=== Dataset records ===

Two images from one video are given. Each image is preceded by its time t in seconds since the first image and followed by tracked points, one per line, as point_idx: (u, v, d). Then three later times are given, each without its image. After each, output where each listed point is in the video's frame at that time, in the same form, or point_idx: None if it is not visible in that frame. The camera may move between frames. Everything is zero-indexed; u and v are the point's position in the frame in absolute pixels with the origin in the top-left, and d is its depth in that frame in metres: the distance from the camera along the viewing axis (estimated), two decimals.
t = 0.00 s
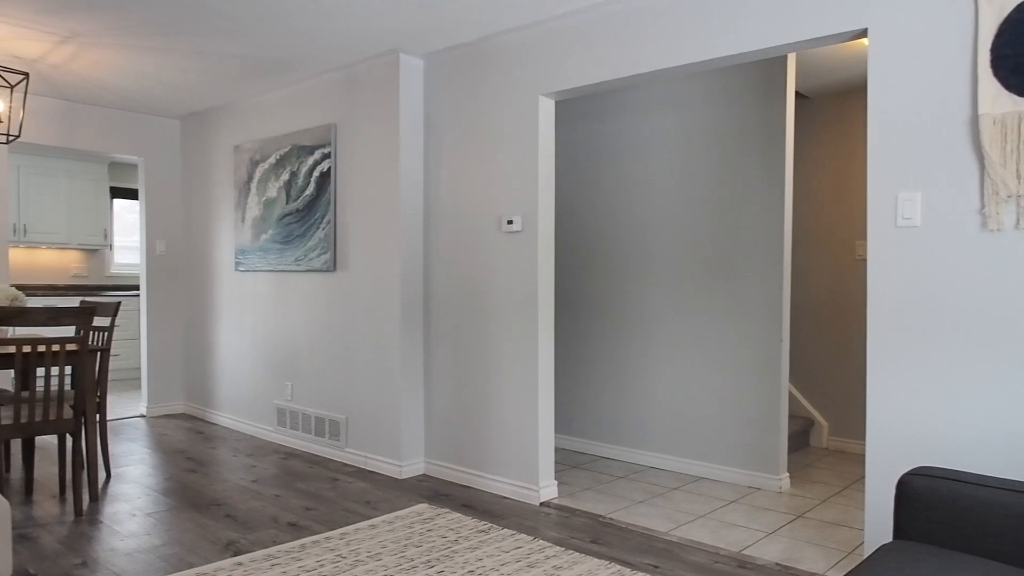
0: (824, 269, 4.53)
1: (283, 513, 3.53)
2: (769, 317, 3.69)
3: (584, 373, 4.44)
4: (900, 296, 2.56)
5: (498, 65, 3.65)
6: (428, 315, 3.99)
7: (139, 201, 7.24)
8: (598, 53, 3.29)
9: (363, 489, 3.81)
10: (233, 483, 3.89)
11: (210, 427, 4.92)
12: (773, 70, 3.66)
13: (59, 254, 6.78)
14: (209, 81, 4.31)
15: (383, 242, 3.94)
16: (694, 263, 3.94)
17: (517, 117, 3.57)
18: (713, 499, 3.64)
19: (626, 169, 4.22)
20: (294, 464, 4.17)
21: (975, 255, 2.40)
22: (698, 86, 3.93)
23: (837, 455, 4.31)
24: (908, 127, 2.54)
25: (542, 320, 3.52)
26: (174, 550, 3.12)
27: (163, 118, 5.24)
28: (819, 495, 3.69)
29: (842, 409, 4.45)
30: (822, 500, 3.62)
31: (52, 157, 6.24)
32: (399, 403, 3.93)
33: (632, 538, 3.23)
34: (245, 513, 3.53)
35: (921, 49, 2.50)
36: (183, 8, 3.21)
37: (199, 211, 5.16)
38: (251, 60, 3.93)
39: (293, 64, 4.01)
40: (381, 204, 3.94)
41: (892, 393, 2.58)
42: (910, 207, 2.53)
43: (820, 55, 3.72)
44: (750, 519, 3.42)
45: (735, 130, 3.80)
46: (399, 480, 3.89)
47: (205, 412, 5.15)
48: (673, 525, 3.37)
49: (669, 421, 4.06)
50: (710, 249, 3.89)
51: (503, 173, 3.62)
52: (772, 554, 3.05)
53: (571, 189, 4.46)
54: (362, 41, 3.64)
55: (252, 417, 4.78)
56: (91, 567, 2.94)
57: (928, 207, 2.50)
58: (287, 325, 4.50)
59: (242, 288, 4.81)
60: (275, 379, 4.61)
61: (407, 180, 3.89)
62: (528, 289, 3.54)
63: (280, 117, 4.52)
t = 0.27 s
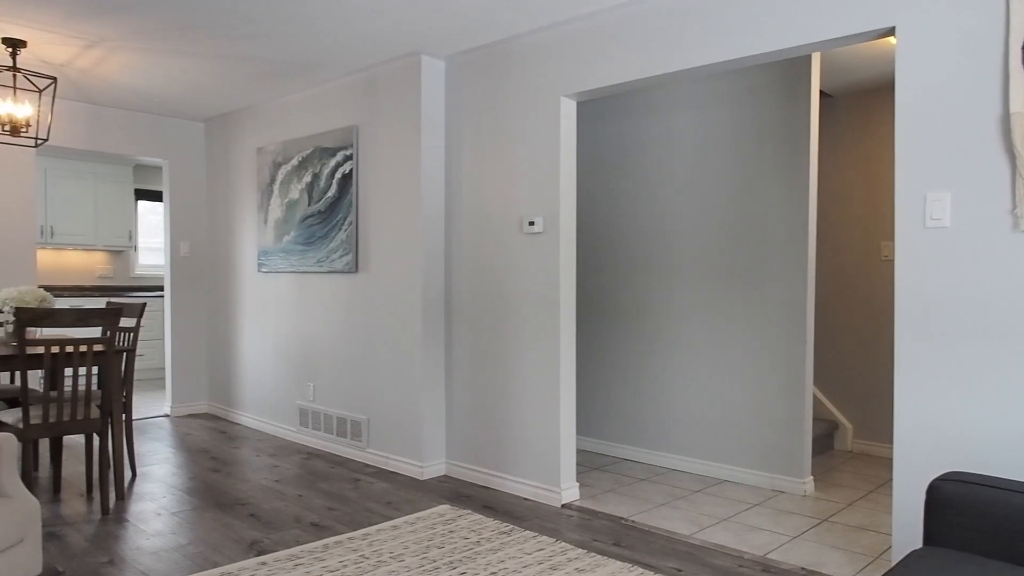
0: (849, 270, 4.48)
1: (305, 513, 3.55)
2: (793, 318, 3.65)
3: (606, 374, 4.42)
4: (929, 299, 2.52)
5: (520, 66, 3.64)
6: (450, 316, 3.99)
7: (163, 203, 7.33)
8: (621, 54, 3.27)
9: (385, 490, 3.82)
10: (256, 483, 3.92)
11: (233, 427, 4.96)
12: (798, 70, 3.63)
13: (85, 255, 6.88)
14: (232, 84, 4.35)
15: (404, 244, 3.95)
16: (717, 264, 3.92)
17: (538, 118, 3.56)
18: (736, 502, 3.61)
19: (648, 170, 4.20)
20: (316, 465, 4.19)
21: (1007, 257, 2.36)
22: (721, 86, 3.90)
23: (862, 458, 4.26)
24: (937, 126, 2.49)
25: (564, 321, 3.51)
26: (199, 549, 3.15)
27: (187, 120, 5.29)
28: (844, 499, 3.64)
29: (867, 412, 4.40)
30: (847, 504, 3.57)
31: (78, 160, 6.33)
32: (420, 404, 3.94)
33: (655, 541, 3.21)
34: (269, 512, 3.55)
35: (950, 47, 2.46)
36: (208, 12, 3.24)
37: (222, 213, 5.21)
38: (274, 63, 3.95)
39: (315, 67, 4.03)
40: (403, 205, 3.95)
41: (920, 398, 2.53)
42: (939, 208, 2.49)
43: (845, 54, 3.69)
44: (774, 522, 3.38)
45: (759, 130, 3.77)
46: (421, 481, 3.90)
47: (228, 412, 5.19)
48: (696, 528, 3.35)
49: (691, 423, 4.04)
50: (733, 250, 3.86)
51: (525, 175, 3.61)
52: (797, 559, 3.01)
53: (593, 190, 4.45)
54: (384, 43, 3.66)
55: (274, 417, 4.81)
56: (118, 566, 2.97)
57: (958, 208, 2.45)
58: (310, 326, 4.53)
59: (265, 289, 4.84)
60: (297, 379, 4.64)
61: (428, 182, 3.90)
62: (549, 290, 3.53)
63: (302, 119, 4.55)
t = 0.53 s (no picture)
0: (874, 272, 4.44)
1: (328, 514, 3.57)
2: (817, 320, 3.62)
3: (627, 376, 4.41)
4: (958, 302, 2.47)
5: (541, 68, 3.64)
6: (471, 318, 4.00)
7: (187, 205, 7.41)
8: (643, 54, 3.26)
9: (406, 491, 3.83)
10: (278, 483, 3.95)
11: (255, 428, 5.00)
12: (822, 70, 3.60)
13: (111, 257, 6.97)
14: (255, 87, 4.38)
15: (425, 245, 3.96)
16: (740, 266, 3.89)
17: (560, 120, 3.55)
18: (759, 506, 3.58)
19: (671, 171, 4.18)
20: (338, 465, 4.21)
21: None
22: (744, 86, 3.88)
23: (887, 462, 4.21)
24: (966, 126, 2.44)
25: (585, 323, 3.50)
26: (223, 549, 3.17)
27: (210, 124, 5.35)
28: (870, 504, 3.60)
29: (892, 415, 4.35)
30: (873, 509, 3.53)
31: (104, 163, 6.42)
32: (442, 405, 3.94)
33: (678, 545, 3.18)
34: (291, 513, 3.57)
35: (979, 44, 2.41)
36: (232, 16, 3.27)
37: (245, 215, 5.26)
38: (297, 66, 3.98)
39: (337, 70, 4.05)
40: (424, 207, 3.96)
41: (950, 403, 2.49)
42: (969, 209, 2.44)
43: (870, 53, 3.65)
44: (799, 527, 3.34)
45: (783, 130, 3.74)
46: (442, 482, 3.91)
47: (251, 413, 5.23)
48: (719, 532, 3.32)
49: (714, 426, 4.01)
50: (757, 252, 3.84)
51: (546, 176, 3.61)
52: (822, 564, 2.98)
53: (615, 192, 4.44)
54: (406, 46, 3.67)
55: (296, 418, 4.84)
56: (144, 565, 3.00)
57: (989, 209, 2.40)
58: (331, 327, 4.55)
59: (287, 291, 4.88)
60: (319, 380, 4.66)
61: (449, 184, 3.91)
62: (571, 292, 3.52)
63: (324, 122, 4.58)
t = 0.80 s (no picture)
0: (898, 273, 4.38)
1: (348, 515, 3.58)
2: (840, 322, 3.58)
3: (647, 378, 4.39)
4: (986, 305, 2.43)
5: (561, 70, 3.63)
6: (490, 319, 4.00)
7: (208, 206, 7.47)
8: (664, 54, 3.23)
9: (426, 492, 3.84)
10: (299, 484, 3.97)
11: (275, 428, 5.03)
12: (845, 69, 3.56)
13: (134, 258, 7.05)
14: (275, 90, 4.41)
15: (445, 247, 3.96)
16: (762, 267, 3.86)
17: (579, 121, 3.54)
18: (780, 510, 3.55)
19: (691, 172, 4.16)
20: (358, 466, 4.23)
21: None
22: (765, 86, 3.84)
23: (911, 466, 4.16)
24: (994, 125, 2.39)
25: (605, 324, 3.48)
26: (244, 549, 3.19)
27: (231, 126, 5.39)
28: (894, 508, 3.55)
29: (917, 419, 4.29)
30: (897, 513, 3.48)
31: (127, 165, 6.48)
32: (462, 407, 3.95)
33: (699, 548, 3.16)
34: (312, 513, 3.59)
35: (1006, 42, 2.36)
36: (253, 19, 3.29)
37: (266, 216, 5.29)
38: (317, 69, 4.00)
39: (357, 72, 4.07)
40: (444, 208, 3.97)
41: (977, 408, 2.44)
42: (997, 210, 2.39)
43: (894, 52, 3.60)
44: (821, 531, 3.31)
45: (805, 131, 3.71)
46: (461, 483, 3.91)
47: (271, 413, 5.27)
48: (740, 536, 3.29)
49: (734, 429, 3.98)
50: (779, 253, 3.80)
51: (565, 177, 3.60)
52: (846, 569, 2.94)
53: (635, 193, 4.42)
54: (426, 48, 3.67)
55: (316, 418, 4.87)
56: (167, 564, 3.03)
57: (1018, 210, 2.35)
58: (351, 328, 4.57)
59: (307, 292, 4.90)
60: (338, 381, 4.68)
61: (469, 186, 3.91)
62: (590, 294, 3.51)
63: (344, 124, 4.60)
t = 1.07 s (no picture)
0: (922, 275, 4.33)
1: (367, 516, 3.59)
2: (863, 325, 3.54)
3: (667, 381, 4.36)
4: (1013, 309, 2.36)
5: (580, 72, 3.61)
6: (508, 322, 3.99)
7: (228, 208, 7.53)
8: (684, 56, 3.21)
9: (444, 494, 3.84)
10: (318, 485, 3.99)
11: (294, 429, 5.06)
12: (868, 69, 3.51)
13: (155, 259, 7.12)
14: (295, 93, 4.44)
15: (463, 249, 3.96)
16: (783, 270, 3.83)
17: (598, 123, 3.53)
18: (802, 515, 3.51)
19: (712, 174, 4.13)
20: (376, 467, 4.24)
21: None
22: (787, 87, 3.81)
23: (935, 471, 4.10)
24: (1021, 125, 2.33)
25: (624, 327, 3.46)
26: (264, 550, 3.21)
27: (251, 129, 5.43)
28: (918, 514, 3.50)
29: (941, 423, 4.23)
30: (921, 519, 3.43)
31: (149, 167, 6.56)
32: (480, 409, 3.94)
33: (719, 553, 3.12)
34: (331, 515, 3.60)
35: None
36: (272, 23, 3.30)
37: (285, 218, 5.32)
38: (337, 72, 4.02)
39: (376, 75, 4.08)
40: (462, 211, 3.97)
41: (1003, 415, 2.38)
42: None
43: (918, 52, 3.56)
44: (844, 537, 3.26)
45: (827, 131, 3.67)
46: (479, 486, 3.91)
47: (290, 413, 5.31)
48: (762, 541, 3.25)
49: (755, 432, 3.95)
50: (801, 256, 3.76)
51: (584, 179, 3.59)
52: None
53: (654, 195, 4.40)
54: (445, 50, 3.67)
55: (335, 419, 4.89)
56: (188, 565, 3.05)
57: None
58: (369, 330, 4.59)
59: (326, 294, 4.93)
60: (357, 383, 4.70)
61: (487, 188, 3.90)
62: (609, 296, 3.49)
63: (363, 126, 4.61)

===

» To do
All that is wanted is an exact copy of the lines above from the one with "1: (305, 513, 3.55)" through the one with "41: (920, 398, 2.53)", with both ends included.

» Solution for this exercise
1: (305, 513, 3.55)
2: (793, 318, 3.65)
3: (606, 374, 4.42)
4: (929, 299, 2.52)
5: (520, 66, 3.64)
6: (450, 316, 3.99)
7: (163, 203, 7.33)
8: (621, 54, 3.27)
9: (385, 490, 3.82)
10: (256, 483, 3.92)
11: (233, 427, 4.96)
12: (798, 70, 3.63)
13: (85, 255, 6.88)
14: (232, 84, 4.35)
15: (404, 244, 3.95)
16: (717, 264, 3.92)
17: (538, 118, 3.56)
18: (736, 502, 3.61)
19: (648, 170, 4.20)
20: (316, 465, 4.19)
21: (1007, 257, 2.36)
22: (721, 86, 3.90)
23: (862, 458, 4.26)
24: (937, 126, 2.49)
25: (564, 321, 3.51)
26: (199, 549, 3.15)
27: (187, 120, 5.29)
28: (844, 499, 3.64)
29: (867, 412, 4.40)
30: (847, 504, 3.57)
31: (78, 160, 6.33)
32: (420, 404, 3.94)
33: (655, 541, 3.21)
34: (269, 512, 3.55)
35: (950, 47, 2.46)
36: (208, 12, 3.24)
37: (222, 213, 5.21)
38: (274, 63, 3.95)
39: (315, 67, 4.03)
40: (403, 205, 3.95)
41: (920, 398, 2.53)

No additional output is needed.